# Anchoring - no discernable tide or wind



## Archie2009 (Sep 9, 2009)

Hi,

Anchored for the first time in my last trip. Very rare thing on old steam turbine LNG carriers as we keep steaming in circles off port burning gas. Before I get off the track; We anchored off Brunei. Very light winds. Month was October. The NE monsoon had not set in as yet. Tide was flooding and the rate was very marginal. Direction SEly. Max range was 0.7m. No swell. No other ships at anchorage to find out which direction to head to before dropping the hook. So headed west and dropped. What happened was that she swung round to 359 over the next 3 hours before she finally settled there. 

What would you have done?


----------



## smithax (Jul 16, 2009)

In my humble opinion you did nothing wrong, negligble current, 90 deg swing in 3hrs - all OK and reasonable. I'm assuming the cable was "stretched out" by going gently astern.

Fujairah can be worse, loads of ships all pointing in different directions not a lot of help either.

Sounds like a good job done.(Thumb) 

S


----------



## Archie2009 (Sep 9, 2009)

Thanks S. Another question. While heaving up, say that there is a lot of weight on the cable, but the windlass is still picking up. Would you give a kick ahead or let the windlass do the work giving a kick only when the windlass cannot lift at all?

Collected data:
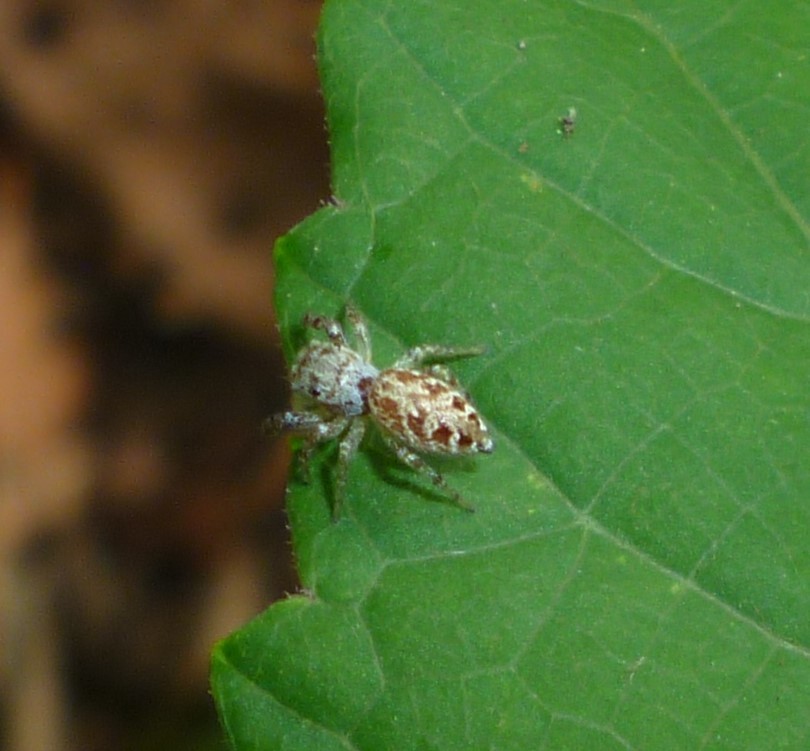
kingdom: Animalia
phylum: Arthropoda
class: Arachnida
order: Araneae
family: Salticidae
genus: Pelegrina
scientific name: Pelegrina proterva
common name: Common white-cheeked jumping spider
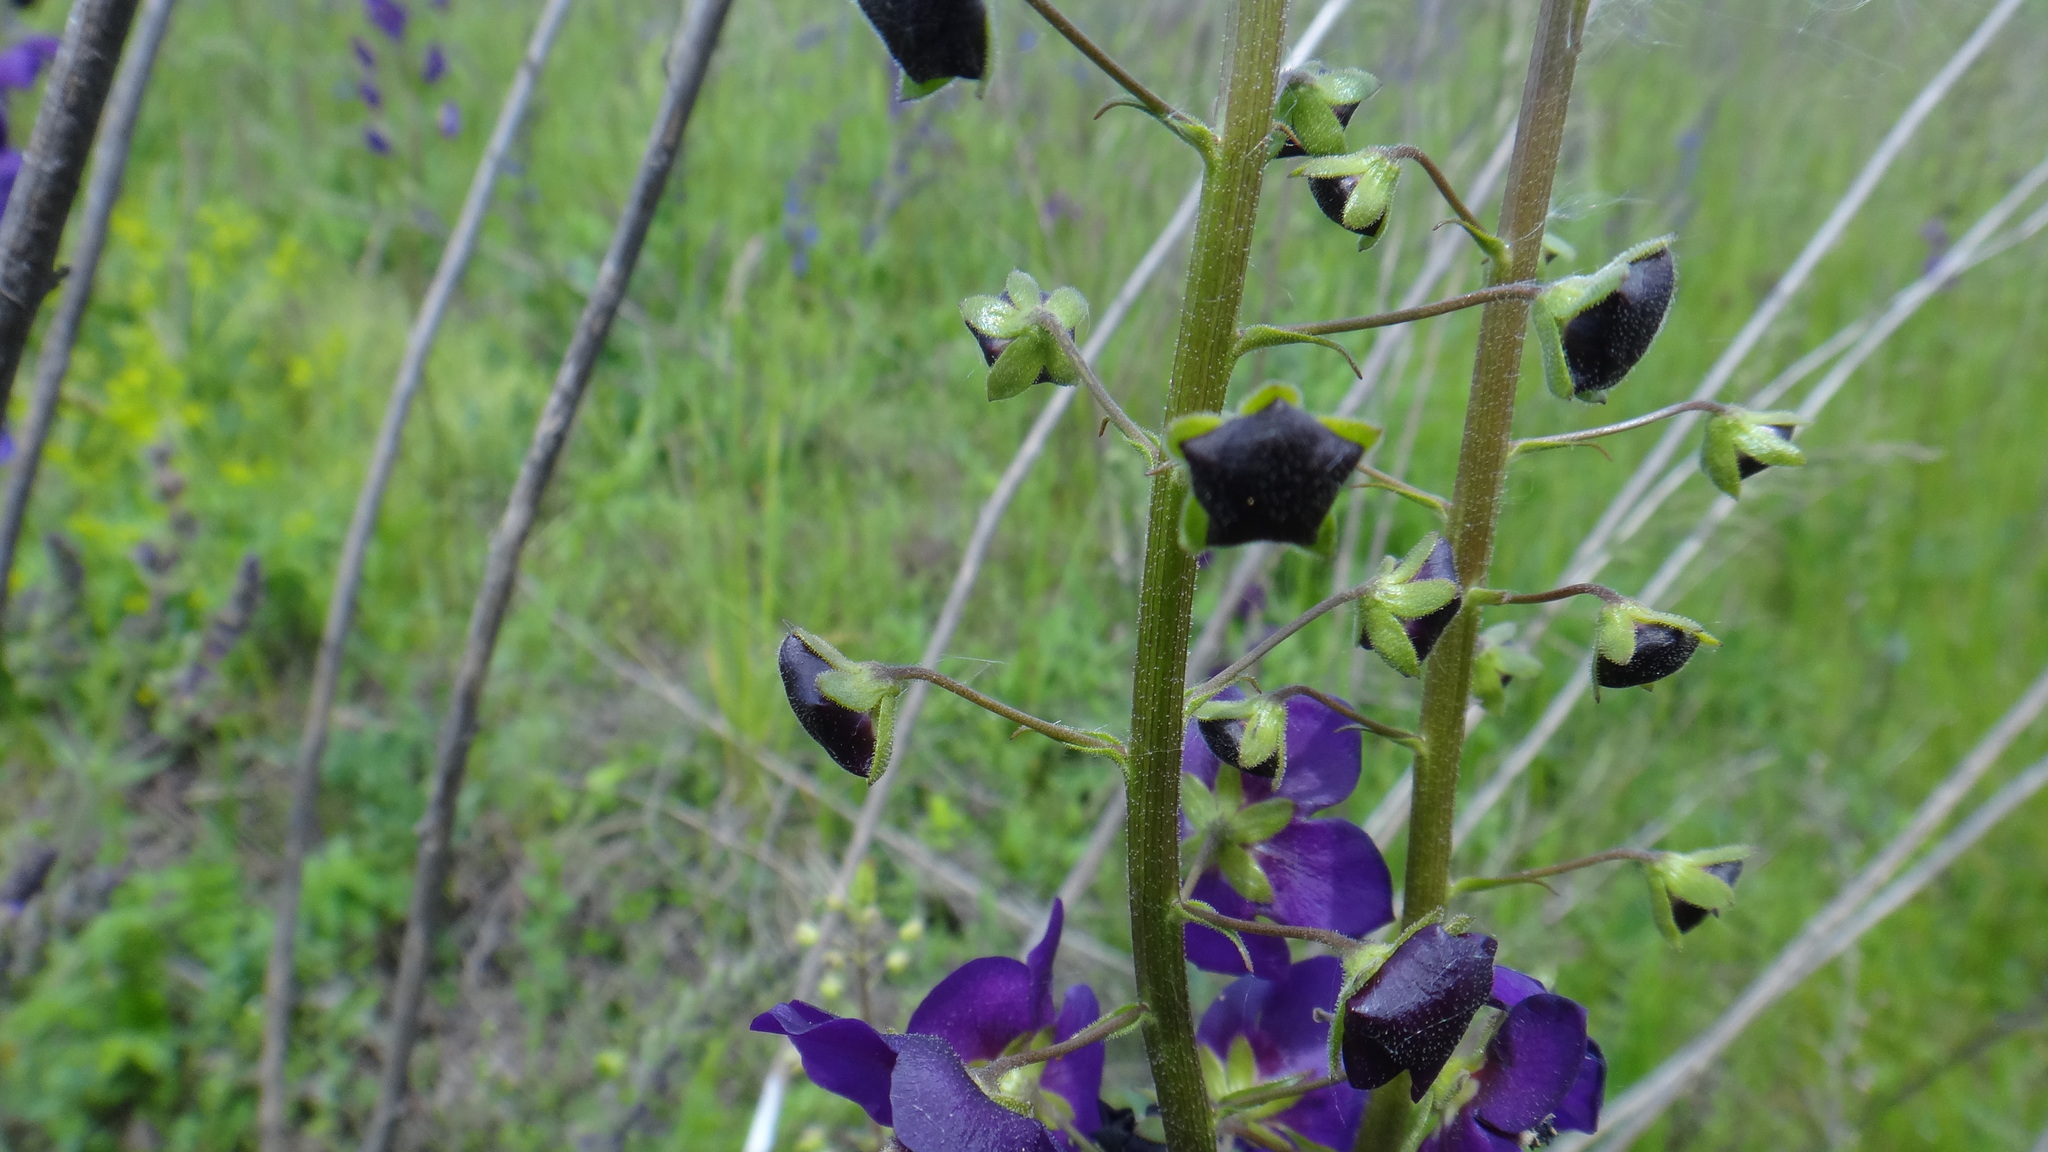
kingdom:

> [What to do]
a: Answer these questions from the forum thread about anchoring:
(i) Off which place did the ship anchor?
(ii) On what heading did the ship finally settle?
(iii) Which place does the reply name as possibly worse?
b: For each statement, say whether it agrees with the forum thread about anchoring, and quote the words that decide it.
(i) The NE monsoon had already set in when the ship anchored.
(ii) Other ships at the anchorage showed which direction to head before dropping anchor.
(iii) The reply calls the 90-degree swing over three hours reasonable.
c: Write the next part of the forum thread about anchoring, continuing after its last post.
This listing has no connection to the forum thread about anchoring.

> [Task results]
a:
(i) Brunei
(ii) 359
(iii) Fujairah

b:
(i) No: "The NE monsoon had not set in as yet."
(ii) No: "No other ships at anchorage to find out which direction to head to before dropping the hook."
(iii) Yes: "90 deg swing in 3hrs - all OK and reasonable."

c:
----------



## Hugh Ferguson (Sep 4, 2006)

Anchoring a ship and how one does it depends on many factors as well as tide and wind. The size of the ship and whether fully laden or bung light. 
The larger the ship the more important all these factors become.
I don't quite understand what had been expected in this instance-were you indeed surprised that the ship swung through ninety degrees after anchoring?


----------



## pilot (Jan 8, 2006)

Should Master's Orals now permit a candidate to 'phone a friend? Can't believe this thread!


----------



## AGAMEMNON (Nov 29, 2008)

I too am unsure what this thread seeks to establish. I think what it shows is too much book-learning and not enough time learning the trade through observation and mentoring! Much seamanship turns out quite unpredictable in reality.


----------



## Billieboy (May 18, 2009)

pilot said:


> Should Master's Orals now permit a candidate to 'phone a friend? Can't believe this thread!


Modern times, pilot! you wouldn't believe the basic engineering question that I've been asked, by senior engineers with double digit years at sea.


----------



## ROBERT HENDERSON (Apr 11, 2008)

AGAMEMNON said:


> I too am unsure what this thread seeks to establish. I think what it shows is too much book-learning and not enough time learning the trade through observation and mentoring! Much seamanship turns out quite unpredictable in reality.


You have hit the head on the nail [=P] One of the problems with trying to learn all seamanship from a book, is the fact that nobody has taught the bloody ship to read, so that it knows what it is supposed to do. (Jester) (Jester) 

Regards Robert


----------



## Billieboy (May 18, 2009)

ROBERT HENDERSON said:


> You have hit the head on the nail [=P] One of the problems with trying to learn all seamanship from a book, is the fact that nobody has taught the bloody ship to read, so that it knows what it is supposed to do. (Jester) (Jester)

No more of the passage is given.